Baby Deer Suffer the Effects of Climate Change

Due to earlier springs, fawns lack resources needed to survive

With climate change, spring is coming ever earlier to the forests of France. Researchers following the roe deer population have found that this shift is causing newborn fawns to miss the moment when new vegetation appears. The lack of resources means fewer of them survive into adulthood, and the population is suffering. The consequences of such a lack of adaptation to climate change are worrying.

With climate change, spring is coming ever earlier to the forests of France. Researchers following the roe deer population have found that this shift is causing newborn fawns to miss the moment when new vegetation appears. The lack of resources means fewer of them survive into adulthood, and the population is suffering. The consequences of such a lack of adaptation to climate change are worrying.

 Image credit: Gilles Bourgoin
doi:10.1371/journal.pbio.1001829.g001

Sometimes, during a deliciously warm spell in late winter, you might see early flowers pushing out of the hard ground, or trees tempted into bud. The unusually warm weather triggers signs of spring, but too early. In the forests of the Champagne region of France, this is now the norm—spring comes a little earlier every year—and baby roe deer are paying the price. Newborns, who still arrive around the same date, are missing the season’s first flush of nutritious new vegetation. A new study, published April 1 in PLOS Biology, shows that the population’s growth rate is suffering.

A group of researchers at the University Claude Bernard Lyon 1 followed the deer population in the Trois-Fontaines forest between 1985 and 2011. Along with the annual temperature increase of 0.7°C, spring came increasingly early to this part of the country, as measured by the flowering of the same vineyards that produce champagne. Consequently, new growth arrived in the forest more than half a day earlier each year, for 27 years. The birth of fawns, however, has not followed the early coming of warm weather and the average date of birth still hovers around 16 May.

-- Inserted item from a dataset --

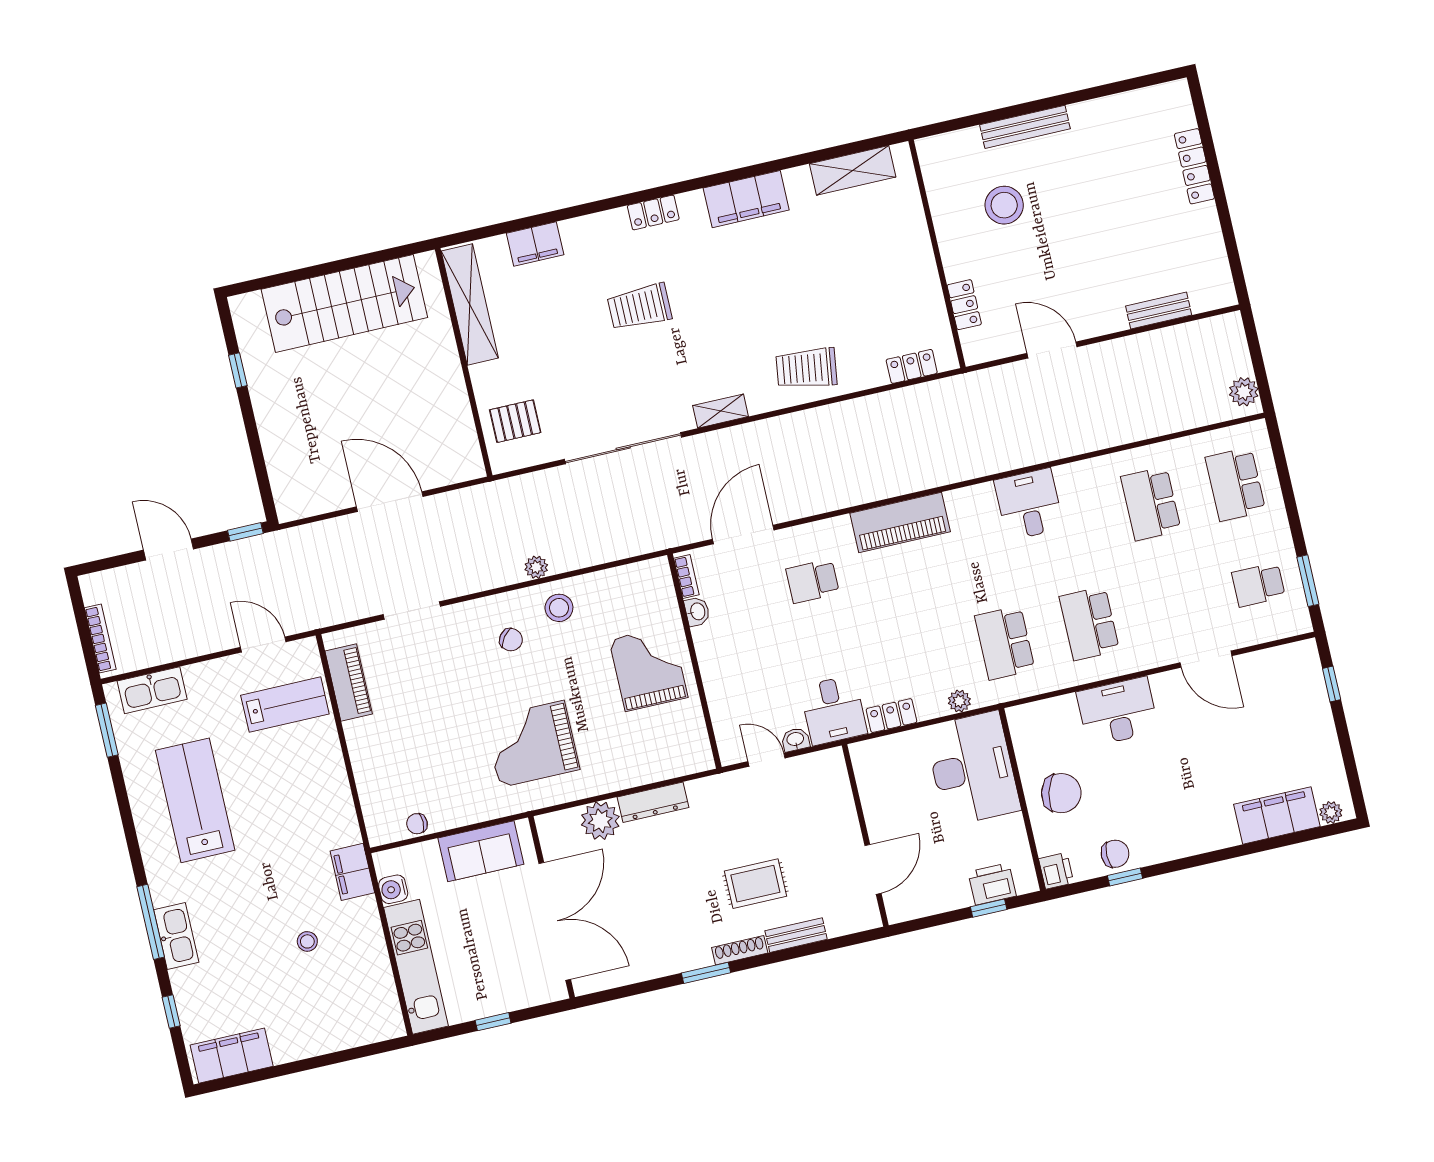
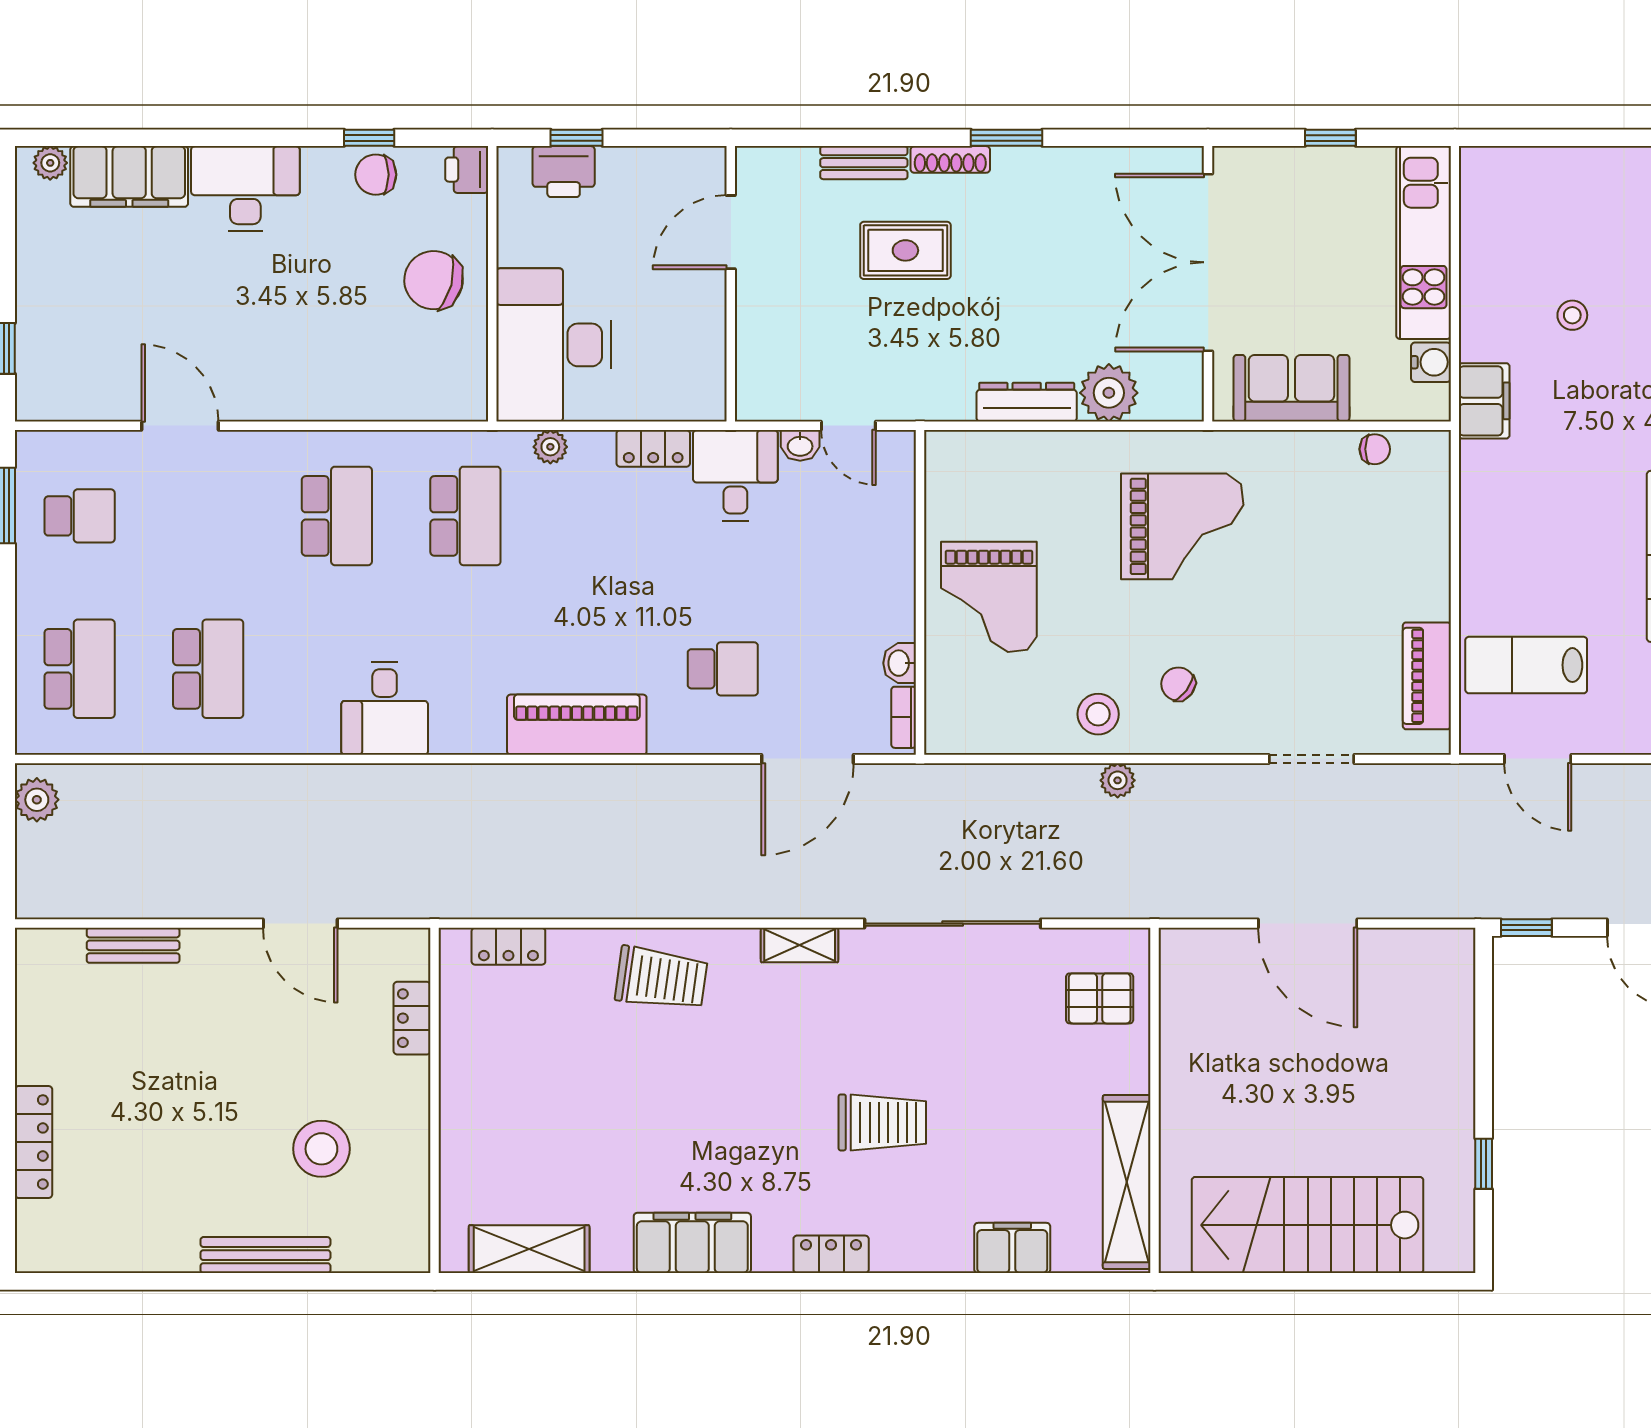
desk: (1118, 712) -> (245, 189), moved, turned 180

The result is that many babies arrive two weeks after the appearance of new shoots, a particularly important food source for nursing mother deer. This nutritional deficit takes its toll on the fawns, many of which never reach the age of reproduction. The researchers tracked the changes taking place in this population by capturing the season’s new babies between April and June, estimating their date of birth, and marking their ears. From January to May, they recaptured the young deer to establish their rate of survival at around 8 months. The results showed that fawns born late in the season – after 31 May – were two times less likely to reach the age of 8 months than those born before 12 May. With fewer adults to reproduce, the rate of population growth is falling (from 1.23 to 1.06).

 

Some species have proven able to adapt to a changing climate, altering their behavior accordingly. The great tit, a common woodland bird, for example, now lays its eggs earlier, ensuring that the chicks arrive when their caterpillar food source is most abundant. Some mammals, too, have shown similar adaptations. So, why not the roe deer of the Champagne forest? The researchers identified two reasons. First, the animals’ reproductive cycle is tied to the photoperiod, the relative duration of night and day, which is not altered by climate change. And, second, giving birth earlier rather than later does not seem to be a characteristic that is passed down from mother to daughter. The average date of birth in the population thus remains unchanged, while the start of spring moves forward ever more.

If this pattern continues, the roe deer population could indeed decline. The researchers acknowledge that this would take several decades, but these creatures are surely just one example of a species unable to adapt to climate change, and of the potential cost.